[Provided text — start]

An invitation to debate ecology, art, human development and enlightenment
I write to create a lifestyle that keeps me thinking and growing. A dark secret is this: I am a horrible reader. I try to gain wisdom and understanding from what I read, but I only start to grasp it through the physical act of writing.
This blog might not be about wisdom, per se, but it’s certainly about my own attempts to understand more about life. As an introvert (an observer first and foremost) I’m driven by the relentless questions in my mind. My essays are all fledgling attempts at answers. They might not mean much, ultimately, amidst all the complexity of life, but to keep trying is a kind of duty.
It’s a duty to my “real” personality: the expression of what’s at the border of the kind of person I am and the kind of person I want to be. I want my ideas to have value. I want my ideas to be the currency of my life — to trade ideas, not my precious time, for my subsistence.
And of course, how I go about crafting my thoughts has a lot to do with my personal life.
I went to college in my mid-teens and studied philosophy. You don’t attend college fresh out of middle school and integrate seamlessly with the social zeitgeist of the university. I may have stumbled into one house party my junior or senior year. I’ve never felt at home with the taste or culture of alcohol. I sat on a couch and just watched.
After college, for years I lived on organic farms and devoted myself to radical sharing and ecological living. I started learning trades like building maintenance and plumbing. I was engaged in “lifestyle activism,” a kind of non-preachy form of resistance to capitalism-run-amok. The idea is to lead by example; really, to show a better way without ever needing to get on a soapbox.
But then a junior senator from Chicago started making waves in the run-up to the 2008 presidential race. People were getting excited about the possibility of change on a grander scale. My love affair with lifestyle activism wavered.
I moved overseas in 2011. I went to China first. I taught English there.
Throughout this time I maintained only a few, deep friendships. Mostly with people of strikingly similar values and goals. The most durable of these friendships are alive today, sustained through postcards, emails and the occasional telephone call. I used to struggle with this. I’ve learned to appreciate the depth and to waste less heartache wishing I could befriend everyone around me.
After China, I moved to Taiwan. I finished my second graduate degree there, traveled and worked at a local newspaper. Taiwan gave me a lot to think about, including a culture of shocking, daily kindnesses, subtropical beaches filled with trash, and an Asian Jesus presiding over a Last Supper of baozi (steamed buns).

[Provided text — finish]
[Dataset entries — start]

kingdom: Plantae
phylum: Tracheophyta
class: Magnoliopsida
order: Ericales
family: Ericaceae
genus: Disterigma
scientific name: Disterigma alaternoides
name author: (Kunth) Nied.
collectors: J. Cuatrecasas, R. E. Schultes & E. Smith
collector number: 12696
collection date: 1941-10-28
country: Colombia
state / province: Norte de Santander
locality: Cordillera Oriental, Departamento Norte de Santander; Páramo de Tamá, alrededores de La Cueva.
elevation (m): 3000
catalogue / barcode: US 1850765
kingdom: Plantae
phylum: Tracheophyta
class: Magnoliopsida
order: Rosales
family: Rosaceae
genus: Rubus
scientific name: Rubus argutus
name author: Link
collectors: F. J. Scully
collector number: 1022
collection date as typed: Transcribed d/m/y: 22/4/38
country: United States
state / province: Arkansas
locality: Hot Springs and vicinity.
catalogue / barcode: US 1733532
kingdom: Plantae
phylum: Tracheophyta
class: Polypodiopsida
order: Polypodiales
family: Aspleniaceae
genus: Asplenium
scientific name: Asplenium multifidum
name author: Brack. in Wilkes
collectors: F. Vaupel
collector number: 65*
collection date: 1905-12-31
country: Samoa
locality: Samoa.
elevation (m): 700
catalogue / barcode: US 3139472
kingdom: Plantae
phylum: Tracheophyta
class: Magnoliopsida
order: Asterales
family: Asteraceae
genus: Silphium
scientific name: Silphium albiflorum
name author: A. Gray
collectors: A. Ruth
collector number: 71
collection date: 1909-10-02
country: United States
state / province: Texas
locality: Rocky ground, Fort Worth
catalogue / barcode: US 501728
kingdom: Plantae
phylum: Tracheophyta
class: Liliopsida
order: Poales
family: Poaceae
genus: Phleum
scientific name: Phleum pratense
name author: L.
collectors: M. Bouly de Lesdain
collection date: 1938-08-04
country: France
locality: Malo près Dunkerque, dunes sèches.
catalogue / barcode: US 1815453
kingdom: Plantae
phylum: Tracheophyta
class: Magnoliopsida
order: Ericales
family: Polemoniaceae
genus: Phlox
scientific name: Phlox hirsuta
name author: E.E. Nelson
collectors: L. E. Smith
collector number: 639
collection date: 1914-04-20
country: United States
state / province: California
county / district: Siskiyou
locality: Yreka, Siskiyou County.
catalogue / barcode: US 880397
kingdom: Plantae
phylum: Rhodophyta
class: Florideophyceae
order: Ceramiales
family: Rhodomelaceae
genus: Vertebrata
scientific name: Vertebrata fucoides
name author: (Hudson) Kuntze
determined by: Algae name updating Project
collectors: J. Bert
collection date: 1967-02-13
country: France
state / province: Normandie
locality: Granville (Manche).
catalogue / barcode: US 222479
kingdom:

[Dataset entries — finish]

→ **To do**:
Continue the blog introduction from the point where it stops.

→ **Written answer**:
I have a picture from that church in the south of the island. The baby Jesus is holding a miniature earth with a crucifix protruding from the top. The only country depicted on that earth is China:
Stuff like that really tickles me.
Leaving Taiwan after four years was simple; it felt like a rite of passage. I moved to central Europe, but after the warmth and safety of Asian culture, Europe seemed an inhospitable place by contrast.
I tried moving back to the United States and saw family regularly for the first time in half a decade (they never did make it to Asia).
And then I moved to Nashville, Tennessee and found … my biological family. Unbeknownst to me, they had emigrated from Colombia to the United States a full 18 years prior. Less than a year after meeting them, we all traveled back to Colombia and the village where my mother and father grew up in close proximity. I met my biological father then (January 2017), and set out to resurrect and enhance my first fledgling attempts at fluency in Spanish.
It’s here in Nashville that I set out to craft a personal culture of creativity and a habit of thinking more deeply. To think with ink, and to explore other avenues of creation: a square-foot garden, the zero-waste lifestyle and making art from trash, independent film, the theater, and of course the chief draw of Music City.
I find I’m more concerned with Beauty than ever before. Through creativity, I learn to redefine and better court a sense of the beautiful (perhaps Robert Pirsig would call it Quality). Beauty, like finely wrought emotion and a pervasive sense of meaning, triggers the peak emotional experiences of my life. Like love, it’s something to live for.